= Sauter mean diameter =

Average measure of particle size

In fluid dynamics, Sauter mean diameter (SMD) is an average measure of particle size. It was originally developed by German scientist Josef Sauter in the late 1920s. It is defined as the diameter of a sphere that has the same volume/surface area ratio as a particle of interest.
Several methods have been devised to obtain a good estimate of the SMD.

==Definition==
The Sauter diameter (SD, also denoted D[3,2] or d_{32}) for a given particle is defined as:

$SD = \frac{d_v^3}{d_s^2}$

where d_{s} is the so-called surface diameter and d_{v} is the volume diameter, defined as:

$d_s = \sqrt{\frac{A_p}{\pi}}$

$d_v = \left(\frac{6 V_p}{\pi}\right)^{1/3},$

The quantities A_{p} and V_{p} are the ordinary surface area and volume of the particle, respectively.

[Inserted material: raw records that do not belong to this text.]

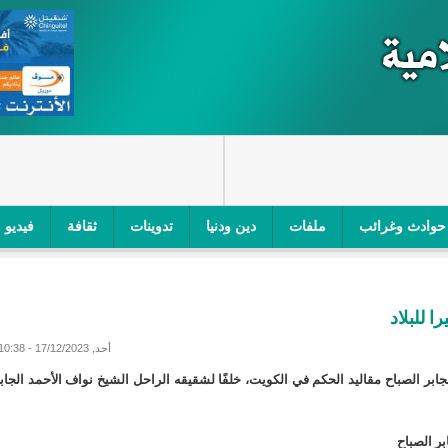
حوادث وغرائب
ملفات
دين ودنيا
تدوينات
ثقافة
فيديو
اجز الأمني في نواكشوط الجنوبية/إينشيري
"أمن الطرق" یشن حملة على
 للبلاد
ام التربوي/إينشيري
"الموريتانية للطيران"تصدر بيانا توضيحيا حول حادثة
أحد, 17/12/2023 - 10:38
ري
"تواصل" يحدد مرشحيه للوائح الوطنية في الاستحقاقات 
بر الصباح مقاليد الحكم في الكويت، خلفًا لشقيقه الراحل الشيخ نواف الأحمد الجاب
مسابقة قرآنية/إينشيري
"حساسیة" متصاعدة بین وزیرتین في حكومة ولد ب
بر الصباح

The equation may be simplified further as:

$SD = 6\frac{V_p}{A_p}.$

This is usually taken as the mean of several measurements n, to obtain the Sauter mean diameter (SMD):

$SMD = \sum_i^n SD_i / n$

This provides intrinsic data that help determine the particle size for fluid problems.

==Applications==
The SMD can be defined as the diameter of a drop having the same volume/surface area ratio as the entire spray.

SMD is especially important in calculations where the active surface area is important. Such areas include catalysis and applications in fuel combustion.